-- Directions --
Which lines of the data below contain "pixel"? Please show them all.

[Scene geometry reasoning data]

►

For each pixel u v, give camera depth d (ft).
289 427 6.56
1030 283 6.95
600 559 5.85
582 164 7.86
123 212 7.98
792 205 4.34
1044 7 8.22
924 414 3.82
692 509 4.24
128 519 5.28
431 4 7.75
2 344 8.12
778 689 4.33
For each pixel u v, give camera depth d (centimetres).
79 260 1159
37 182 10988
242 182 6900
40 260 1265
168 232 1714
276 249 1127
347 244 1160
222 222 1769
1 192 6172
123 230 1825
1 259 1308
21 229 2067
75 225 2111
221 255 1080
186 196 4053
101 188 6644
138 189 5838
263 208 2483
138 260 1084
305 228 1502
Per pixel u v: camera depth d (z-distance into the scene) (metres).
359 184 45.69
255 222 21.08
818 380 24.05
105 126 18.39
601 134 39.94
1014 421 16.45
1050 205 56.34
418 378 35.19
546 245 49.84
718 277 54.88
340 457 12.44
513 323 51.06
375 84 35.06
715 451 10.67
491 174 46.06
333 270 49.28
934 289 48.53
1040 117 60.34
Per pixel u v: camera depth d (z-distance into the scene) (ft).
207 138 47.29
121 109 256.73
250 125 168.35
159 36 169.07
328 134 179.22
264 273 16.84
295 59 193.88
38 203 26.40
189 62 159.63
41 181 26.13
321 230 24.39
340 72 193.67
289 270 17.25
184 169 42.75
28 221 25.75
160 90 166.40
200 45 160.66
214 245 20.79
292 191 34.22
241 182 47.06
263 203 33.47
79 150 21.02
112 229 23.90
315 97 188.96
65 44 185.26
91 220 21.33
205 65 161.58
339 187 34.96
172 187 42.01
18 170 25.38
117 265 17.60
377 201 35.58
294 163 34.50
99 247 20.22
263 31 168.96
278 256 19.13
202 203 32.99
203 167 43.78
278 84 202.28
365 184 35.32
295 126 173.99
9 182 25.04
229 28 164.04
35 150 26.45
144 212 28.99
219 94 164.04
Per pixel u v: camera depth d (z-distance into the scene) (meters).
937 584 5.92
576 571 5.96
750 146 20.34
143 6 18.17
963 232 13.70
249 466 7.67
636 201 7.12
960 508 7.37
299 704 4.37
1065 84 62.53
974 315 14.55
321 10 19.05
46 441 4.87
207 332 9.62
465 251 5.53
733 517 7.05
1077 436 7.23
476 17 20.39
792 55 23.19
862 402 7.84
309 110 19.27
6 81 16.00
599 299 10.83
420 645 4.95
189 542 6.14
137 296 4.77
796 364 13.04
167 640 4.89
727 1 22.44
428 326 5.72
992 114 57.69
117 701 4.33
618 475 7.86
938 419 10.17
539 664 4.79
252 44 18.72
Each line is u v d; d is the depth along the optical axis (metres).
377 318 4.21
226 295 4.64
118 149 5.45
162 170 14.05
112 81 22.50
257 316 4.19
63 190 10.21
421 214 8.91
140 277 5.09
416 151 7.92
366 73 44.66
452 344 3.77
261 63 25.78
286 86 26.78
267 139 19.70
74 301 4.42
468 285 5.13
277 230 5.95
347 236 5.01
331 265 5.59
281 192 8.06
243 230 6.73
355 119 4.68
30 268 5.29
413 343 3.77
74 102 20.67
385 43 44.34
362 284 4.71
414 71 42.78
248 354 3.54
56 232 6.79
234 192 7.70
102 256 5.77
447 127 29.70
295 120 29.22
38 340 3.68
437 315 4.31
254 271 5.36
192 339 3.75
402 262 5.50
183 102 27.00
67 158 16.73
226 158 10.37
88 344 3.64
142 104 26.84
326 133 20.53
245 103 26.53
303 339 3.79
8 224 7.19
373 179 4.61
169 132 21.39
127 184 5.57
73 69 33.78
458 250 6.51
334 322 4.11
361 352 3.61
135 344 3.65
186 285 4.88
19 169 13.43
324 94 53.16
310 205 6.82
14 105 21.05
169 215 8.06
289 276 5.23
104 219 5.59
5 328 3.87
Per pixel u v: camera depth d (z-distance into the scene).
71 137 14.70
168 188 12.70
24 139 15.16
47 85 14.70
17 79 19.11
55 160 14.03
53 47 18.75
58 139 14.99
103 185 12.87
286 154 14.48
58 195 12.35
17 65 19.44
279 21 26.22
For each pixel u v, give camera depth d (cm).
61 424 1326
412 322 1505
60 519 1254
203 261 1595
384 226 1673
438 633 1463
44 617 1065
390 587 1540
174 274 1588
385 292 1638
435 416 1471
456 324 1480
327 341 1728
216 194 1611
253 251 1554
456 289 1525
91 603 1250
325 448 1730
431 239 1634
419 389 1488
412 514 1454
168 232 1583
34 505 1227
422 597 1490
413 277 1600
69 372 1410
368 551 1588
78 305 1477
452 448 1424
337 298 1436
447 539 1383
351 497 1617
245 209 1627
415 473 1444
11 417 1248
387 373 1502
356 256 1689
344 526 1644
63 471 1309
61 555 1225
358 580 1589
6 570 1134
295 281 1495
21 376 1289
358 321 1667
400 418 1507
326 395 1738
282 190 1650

◄

-- Written solution --
For each pixel u v, give camera depth d (ft).
For each pixel u v, give camera depth d (centimetres).
Per pixel u v: camera depth d (z-distance into the scene) (metres).
Per pixel u v: camera depth d (z-distance into the scene) (ft).
Per pixel u v: camera depth d (z-distance into the scene) (meters).
Per pixel u v: camera depth d (z-distance into the scene).
For each pixel u v, give camera depth d (cm).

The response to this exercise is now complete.